Task — The records below are to be set down word for word, with every picture left out.

[Data for this exercise — start]

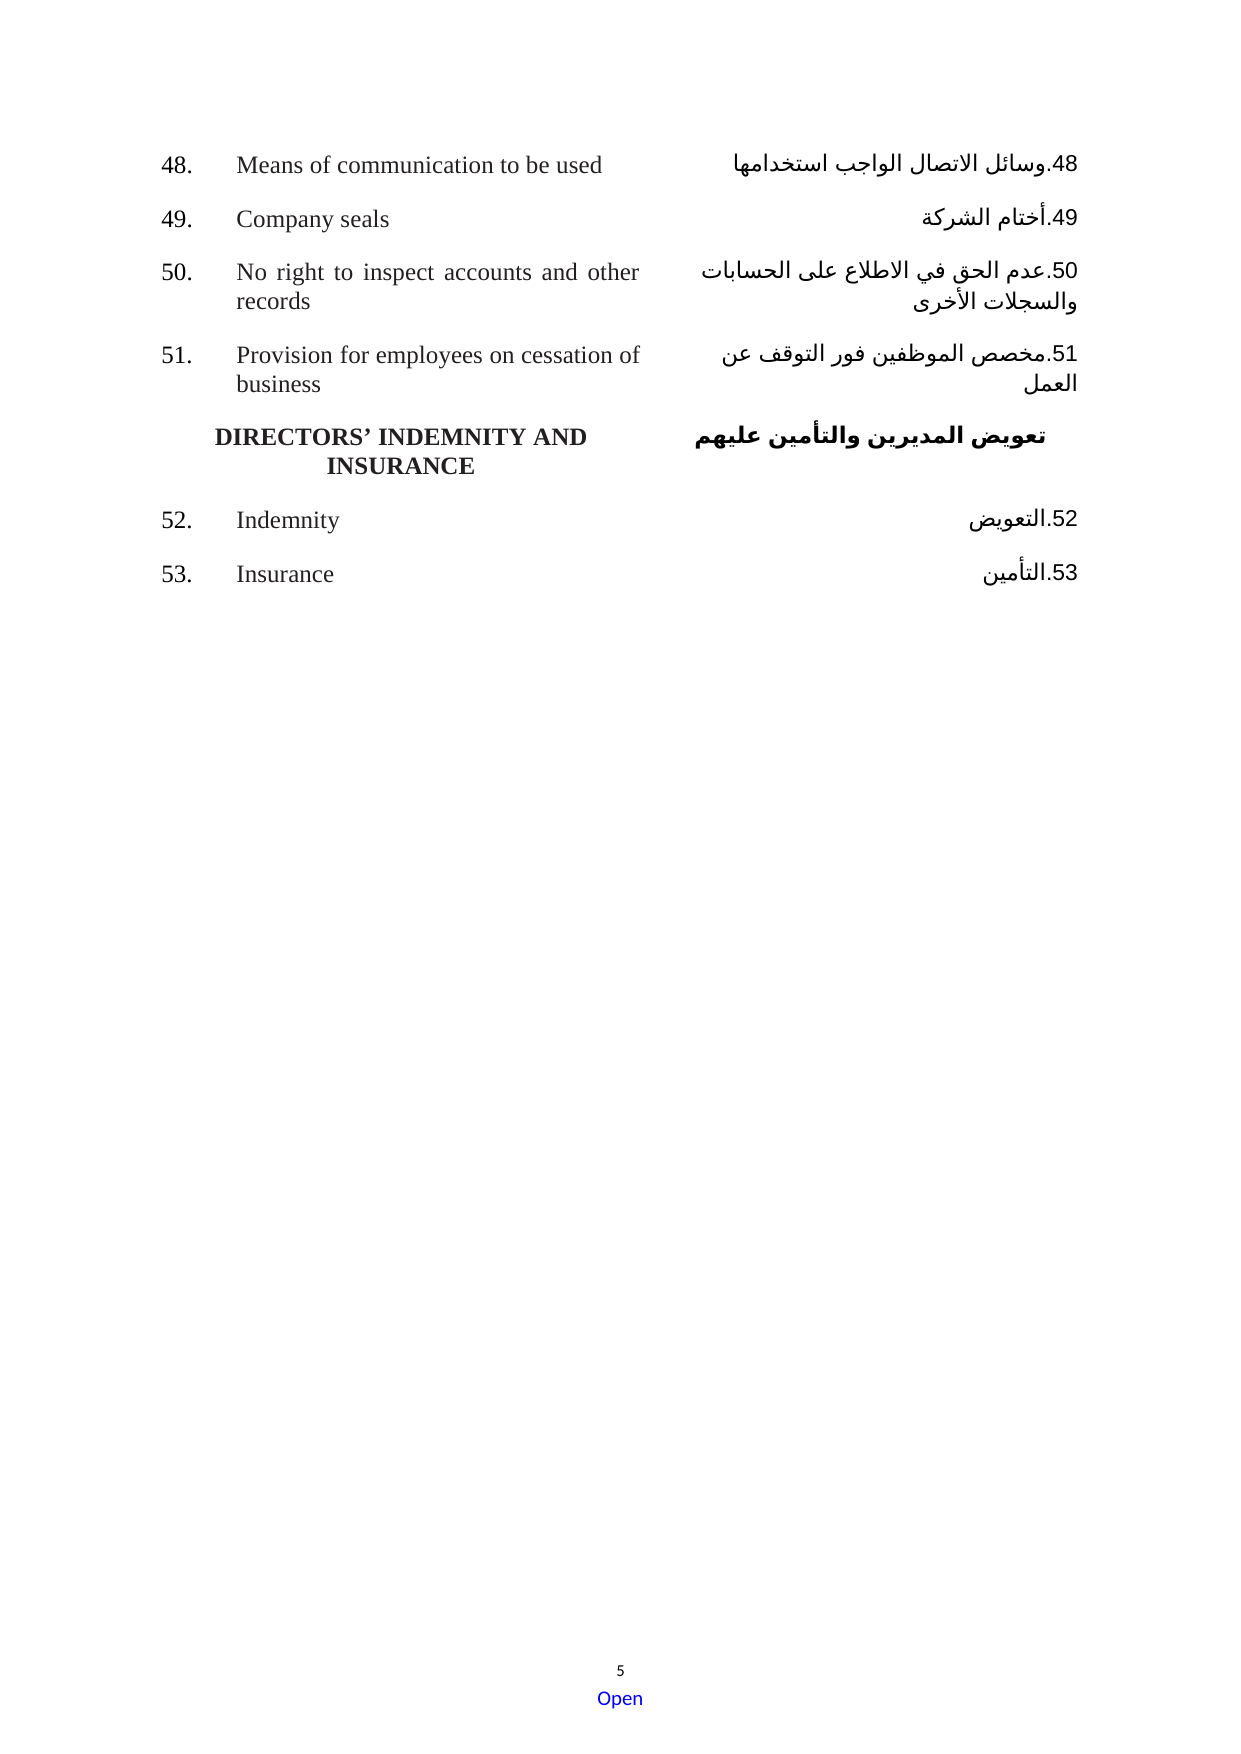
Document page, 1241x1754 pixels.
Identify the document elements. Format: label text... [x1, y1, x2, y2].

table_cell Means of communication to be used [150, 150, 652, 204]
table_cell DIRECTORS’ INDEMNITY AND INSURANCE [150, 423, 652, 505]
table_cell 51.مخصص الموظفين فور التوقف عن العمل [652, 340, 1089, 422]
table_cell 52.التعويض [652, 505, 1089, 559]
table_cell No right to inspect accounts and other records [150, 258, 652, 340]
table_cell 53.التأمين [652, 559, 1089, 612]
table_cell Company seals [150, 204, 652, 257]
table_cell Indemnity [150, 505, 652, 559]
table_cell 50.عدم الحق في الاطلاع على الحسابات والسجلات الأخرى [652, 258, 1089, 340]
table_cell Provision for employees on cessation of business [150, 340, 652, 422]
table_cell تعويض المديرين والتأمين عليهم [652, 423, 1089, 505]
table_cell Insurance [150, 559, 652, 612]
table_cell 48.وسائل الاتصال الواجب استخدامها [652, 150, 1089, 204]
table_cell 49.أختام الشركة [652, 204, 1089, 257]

[Data for this exercise — finish]

Answer to the exercise —
Document page, 1241x1754 pixels.
Identify the document elements. Format: label text... [x1, y1, x2, y2].

table_cell Means of communication to be used [150, 150, 652, 204]
table_cell DIRECTORS’ INDEMNITY AND INSURANCE [150, 423, 652, 505]
table_cell 51.مخصص الموظفين فور التوقف عن العمل [652, 340, 1089, 422]
table_cell 52.التعويض [652, 505, 1089, 559]
table_cell No right to inspect accounts and other records [150, 258, 652, 340]
table_cell 53.التأمين [652, 559, 1089, 612]
table_cell Company seals [150, 204, 652, 257]
table_cell Indemnity [150, 505, 652, 559]
table_cell 50.عدم الحق في الاطلاع على الحسابات والسجلات الأخرى [652, 258, 1089, 340]
table_cell Provision for employees on cessation of business [150, 340, 652, 422]
table_cell تعويض المديرين والتأمين عليهم [652, 423, 1089, 505]
table_cell Insurance [150, 559, 652, 612]
table_cell 48.وسائل الاتصال الواجب استخدامها [652, 150, 1089, 204]
table_cell 49.أختام الشركة [652, 204, 1089, 257]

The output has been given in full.